Dataset rows:
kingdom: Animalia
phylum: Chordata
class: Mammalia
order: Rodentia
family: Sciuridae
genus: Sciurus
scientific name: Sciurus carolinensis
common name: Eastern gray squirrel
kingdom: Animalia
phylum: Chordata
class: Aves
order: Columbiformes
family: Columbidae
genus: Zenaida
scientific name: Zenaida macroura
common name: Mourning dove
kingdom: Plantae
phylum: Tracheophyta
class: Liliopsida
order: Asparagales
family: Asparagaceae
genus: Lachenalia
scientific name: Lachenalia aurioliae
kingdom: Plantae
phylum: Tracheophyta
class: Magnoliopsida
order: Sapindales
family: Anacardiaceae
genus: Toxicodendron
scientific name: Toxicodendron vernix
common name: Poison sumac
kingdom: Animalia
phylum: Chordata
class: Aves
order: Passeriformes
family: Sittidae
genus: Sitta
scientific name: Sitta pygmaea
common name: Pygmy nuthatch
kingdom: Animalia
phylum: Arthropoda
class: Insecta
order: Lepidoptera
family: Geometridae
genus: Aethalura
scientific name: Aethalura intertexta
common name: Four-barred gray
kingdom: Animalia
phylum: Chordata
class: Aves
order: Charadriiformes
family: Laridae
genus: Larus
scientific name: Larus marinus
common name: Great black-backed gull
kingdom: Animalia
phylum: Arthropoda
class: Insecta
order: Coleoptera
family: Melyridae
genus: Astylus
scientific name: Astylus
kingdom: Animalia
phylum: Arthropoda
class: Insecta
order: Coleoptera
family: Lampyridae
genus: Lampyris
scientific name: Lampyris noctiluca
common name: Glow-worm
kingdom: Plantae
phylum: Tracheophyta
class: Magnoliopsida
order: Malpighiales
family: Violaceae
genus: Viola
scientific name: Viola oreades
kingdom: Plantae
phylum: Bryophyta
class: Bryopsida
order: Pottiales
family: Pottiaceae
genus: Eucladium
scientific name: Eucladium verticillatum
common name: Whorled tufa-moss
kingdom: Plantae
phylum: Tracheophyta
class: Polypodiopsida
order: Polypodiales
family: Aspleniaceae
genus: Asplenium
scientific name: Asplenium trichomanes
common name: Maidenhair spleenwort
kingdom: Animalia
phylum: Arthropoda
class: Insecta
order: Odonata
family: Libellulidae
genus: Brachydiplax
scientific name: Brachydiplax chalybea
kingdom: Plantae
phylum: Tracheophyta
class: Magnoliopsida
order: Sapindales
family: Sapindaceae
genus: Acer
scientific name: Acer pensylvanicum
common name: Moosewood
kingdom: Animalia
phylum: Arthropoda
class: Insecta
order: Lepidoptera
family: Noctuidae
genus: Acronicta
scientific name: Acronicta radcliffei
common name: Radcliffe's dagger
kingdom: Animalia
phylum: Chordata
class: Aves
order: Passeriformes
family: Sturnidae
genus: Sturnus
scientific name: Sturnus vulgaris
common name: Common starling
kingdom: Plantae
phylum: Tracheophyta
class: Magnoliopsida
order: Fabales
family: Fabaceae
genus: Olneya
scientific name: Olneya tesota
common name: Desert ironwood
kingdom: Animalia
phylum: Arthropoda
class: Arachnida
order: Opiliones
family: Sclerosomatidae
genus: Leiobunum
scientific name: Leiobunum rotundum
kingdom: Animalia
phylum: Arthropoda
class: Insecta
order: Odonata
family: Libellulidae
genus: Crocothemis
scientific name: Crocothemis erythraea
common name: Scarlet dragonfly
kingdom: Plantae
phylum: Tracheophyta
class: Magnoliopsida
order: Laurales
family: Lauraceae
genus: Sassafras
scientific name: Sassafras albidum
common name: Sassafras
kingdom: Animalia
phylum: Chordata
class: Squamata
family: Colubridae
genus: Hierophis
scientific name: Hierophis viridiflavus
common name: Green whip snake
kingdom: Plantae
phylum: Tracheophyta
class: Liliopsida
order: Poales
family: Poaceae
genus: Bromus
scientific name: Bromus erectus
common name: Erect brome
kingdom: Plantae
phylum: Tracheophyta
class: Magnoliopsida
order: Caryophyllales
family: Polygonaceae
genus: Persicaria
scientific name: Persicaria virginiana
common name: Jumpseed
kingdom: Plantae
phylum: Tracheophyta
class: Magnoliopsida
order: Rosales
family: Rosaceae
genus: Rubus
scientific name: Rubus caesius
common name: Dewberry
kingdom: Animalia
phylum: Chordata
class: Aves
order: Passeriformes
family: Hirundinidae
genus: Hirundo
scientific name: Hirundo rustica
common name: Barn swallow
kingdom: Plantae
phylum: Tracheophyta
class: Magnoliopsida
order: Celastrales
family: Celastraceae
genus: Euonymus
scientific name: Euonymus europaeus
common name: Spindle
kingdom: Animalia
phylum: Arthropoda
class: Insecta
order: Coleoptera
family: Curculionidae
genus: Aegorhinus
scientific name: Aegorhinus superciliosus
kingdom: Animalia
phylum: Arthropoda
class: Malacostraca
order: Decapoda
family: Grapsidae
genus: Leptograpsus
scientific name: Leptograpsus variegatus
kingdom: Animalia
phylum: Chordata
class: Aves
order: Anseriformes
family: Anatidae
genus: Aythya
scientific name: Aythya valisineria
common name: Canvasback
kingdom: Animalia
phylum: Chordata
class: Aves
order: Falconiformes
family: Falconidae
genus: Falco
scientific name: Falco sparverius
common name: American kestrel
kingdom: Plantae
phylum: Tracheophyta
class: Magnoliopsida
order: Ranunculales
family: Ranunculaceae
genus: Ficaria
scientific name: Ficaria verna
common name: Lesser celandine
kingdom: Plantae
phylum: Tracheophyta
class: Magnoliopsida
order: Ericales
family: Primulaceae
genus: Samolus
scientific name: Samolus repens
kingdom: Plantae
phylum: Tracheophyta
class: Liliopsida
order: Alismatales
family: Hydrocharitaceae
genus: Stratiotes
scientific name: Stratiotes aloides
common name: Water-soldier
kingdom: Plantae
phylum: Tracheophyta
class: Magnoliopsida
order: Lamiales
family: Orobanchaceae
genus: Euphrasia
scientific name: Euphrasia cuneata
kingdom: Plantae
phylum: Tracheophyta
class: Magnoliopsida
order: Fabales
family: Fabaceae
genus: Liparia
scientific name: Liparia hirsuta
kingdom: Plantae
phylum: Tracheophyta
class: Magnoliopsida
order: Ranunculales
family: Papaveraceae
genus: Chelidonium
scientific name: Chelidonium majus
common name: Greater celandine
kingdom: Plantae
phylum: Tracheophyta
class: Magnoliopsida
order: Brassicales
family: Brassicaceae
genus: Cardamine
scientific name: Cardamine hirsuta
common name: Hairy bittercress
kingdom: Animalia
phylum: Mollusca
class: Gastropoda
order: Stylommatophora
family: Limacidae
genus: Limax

What is required:
Copy out all the rows above again, putting "vernacular name" wherever "common name" appears and leaving everything else the same.

Finished task:
kingdom: Animalia
phylum: Chordata
class: Mammalia
order: Rodentia
family: Sciuridae
genus: Sciurus
scientific name: Sciurus carolinensis
vernacular name: Eastern gray squirrel
kingdom: Animalia
phylum: Chordata
class: Aves
order: Columbiformes
family: Columbidae
genus: Zenaida
scientific name: Zenaida macroura
vernacular name: Mourning dove
kingdom: Plantae
phylum: Tracheophyta
class: Liliopsida
order: Asparagales
family: Asparagaceae
genus: Lachenalia
scientific name: Lachenalia aurioliae
kingdom: Plantae
phylum: Tracheophyta
class: Magnoliopsida
order: Sapindales
family: Anacardiaceae
genus: Toxicodendron
scientific name: Toxicodendron vernix
vernacular name: Poison sumac
kingdom: Animalia
phylum: Chordata
class: Aves
order: Passeriformes
family: Sittidae
genus: Sitta
scientific name: Sitta pygmaea
vernacular name: Pygmy nuthatch
kingdom: Animalia
phylum: Arthropoda
class: Insecta
order: Lepidoptera
family: Geometridae
genus: Aethalura
scientific name: Aethalura intertexta
vernacular name: Four-barred gray
kingdom: Animalia
phylum: Chordata
class: Aves
order: Charadriiformes
family: Laridae
genus: Larus
scientific name: Larus marinus
vernacular name: Great black-backed gull
kingdom: Animalia
phylum: Arthropoda
class: Insecta
order: Coleoptera
family: Melyridae
genus: Astylus
scientific name: Astylus
kingdom: Animalia
phylum: Arthropoda
class: Insecta
order: Coleoptera
family: Lampyridae
genus: Lampyris
scientific name: Lampyris noctiluca
vernacular name: Glow-worm
kingdom: Plantae
phylum: Tracheophyta
class: Magnoliopsida
order: Malpighiales
family: Violaceae
genus: Viola
scientific name: Viola oreades
kingdom: Plantae
phylum: Bryophyta
class: Bryopsida
order: Pottiales
family: Pottiaceae
genus: Eucladium
scientific name: Eucladium verticillatum
vernacular name: Whorled tufa-moss
kingdom: Plantae
phylum: Tracheophyta
class: Polypodiopsida
order: Polypodiales
family: Aspleniaceae
genus: Asplenium
scientific name: Asplenium trichomanes
vernacular name: Maidenhair spleenwort
kingdom: Animalia
phylum: Arthropoda
class: Insecta
order: Odonata
family: Libellulidae
genus: Brachydiplax
scientific name: Brachydiplax chalybea
kingdom: Plantae
phylum: Tracheophyta
class: Magnoliopsida
order: Sapindales
family: Sapindaceae
genus: Acer
scientific name: Acer pensylvanicum
vernacular name: Moosewood
kingdom: Animalia
phylum: Arthropoda
class: Insecta
order: Lepidoptera
family: Noctuidae
genus: Acronicta
scientific name: Acronicta radcliffei
vernacular name: Radcliffe's dagger
kingdom: Animalia
phylum: Chordata
class: Aves
order: Passeriformes
family: Sturnidae
genus: Sturnus
scientific name: Sturnus vulgaris
vernacular name: Common starling
kingdom: Plantae
phylum: Tracheophyta
class: Magnoliopsida
order: Fabales
family: Fabaceae
genus: Olneya
scientific name: Olneya tesota
vernacular name: Desert ironwood
kingdom: Animalia
phylum: Arthropoda
class: Arachnida
order: Opiliones
family: Sclerosomatidae
genus: Leiobunum
scientific name: Leiobunum rotundum
kingdom: Animalia
phylum: Arthropoda
class: Insecta
order: Odonata
family: Libellulidae
genus: Crocothemis
scientific name: Crocothemis erythraea
vernacular name: Scarlet dragonfly
kingdom: Plantae
phylum: Tracheophyta
class: Magnoliopsida
order: Laurales
family: Lauraceae
genus: Sassafras
scientific name: Sassafras albidum
vernacular name: Sassafras
kingdom: Animalia
phylum: Chordata
class: Squamata
family: Colubridae
genus: Hierophis
scientific name: Hierophis viridiflavus
vernacular name: Green whip snake
kingdom: Plantae
phylum: Tracheophyta
class: Liliopsida
order: Poales
family: Poaceae
genus: Bromus
scientific name: Bromus erectus
vernacular name: Erect brome
kingdom: Plantae
phylum: Tracheophyta
class: Magnoliopsida
order: Caryophyllales
family: Polygonaceae
genus: Persicaria
scientific name: Persicaria virginiana
vernacular name: Jumpseed
kingdom: Plantae
phylum: Tracheophyta
class: Magnoliopsida
order: Rosales
family: Rosaceae
genus: Rubus
scientific name: Rubus caesius
vernacular name: Dewberry
kingdom: Animalia
phylum: Chordata
class: Aves
order: Passeriformes
family: Hirundinidae
genus: Hirundo
scientific name: Hirundo rustica
vernacular name: Barn swallow
kingdom: Plantae
phylum: Tracheophyta
class: Magnoliopsida
order: Celastrales
family: Celastraceae
genus: Euonymus
scientific name: Euonymus europaeus
vernacular name: Spindle
kingdom: Animalia
phylum: Arthropoda
class: Insecta
order: Coleoptera
family: Curculionidae
genus: Aegorhinus
scientific name: Aegorhinus superciliosus
kingdom: Animalia
phylum: Arthropoda
class: Malacostraca
order: Decapoda
family: Grapsidae
genus: Leptograpsus
scientific name: Leptograpsus variegatus
kingdom: Animalia
phylum: Chordata
class: Aves
order: Anseriformes
family: Anatidae
genus: Aythya
scientific name: Aythya valisineria
vernacular name: Canvasback
kingdom: Animalia
phylum: Chordata
class: Aves
order: Falconiformes
family: Falconidae
genus: Falco
scientific name: Falco sparverius
vernacular name: American kestrel
kingdom: Plantae
phylum: Tracheophyta
class: Magnoliopsida
order: Ranunculales
family: Ranunculaceae
genus: Ficaria
scientific name: Ficaria verna
vernacular name: Lesser celandine
kingdom: Plantae
phylum: Tracheophyta
class: Magnoliopsida
order: Ericales
family: Primulaceae
genus: Samolus
scientific name: Samolus repens
kingdom: Plantae
phylum: Tracheophyta
class: Liliopsida
order: Alismatales
family: Hydrocharitaceae
genus: Stratiotes
scientific name: Stratiotes aloides
vernacular name: Water-soldier
kingdom: Plantae
phylum: Tracheophyta
class: Magnoliopsida
order: Lamiales
family: Orobanchaceae
genus: Euphrasia
scientific name: Euphrasia cuneata
kingdom: Plantae
phylum: Tracheophyta
class: Magnoliopsida
order: Fabales
family: Fabaceae
genus: Liparia
scientific name: Liparia hirsuta
kingdom: Plantae
phylum: Tracheophyta
class: Magnoliopsida
order: Ranunculales
family: Papaveraceae
genus: Chelidonium
scientific name: Chelidonium majus
vernacular name: Greater celandine
kingdom: Plantae
phylum: Tracheophyta
class: Magnoliopsida
order: Brassicales
family: Brassicaceae
genus: Cardamine
scientific name: Cardamine hirsuta
vernacular name: Hairy bittercress
kingdom: Animalia
phylum: Mollusca
class: Gastropoda
order: Stylommatophora
family: Limacidae
genus: Limax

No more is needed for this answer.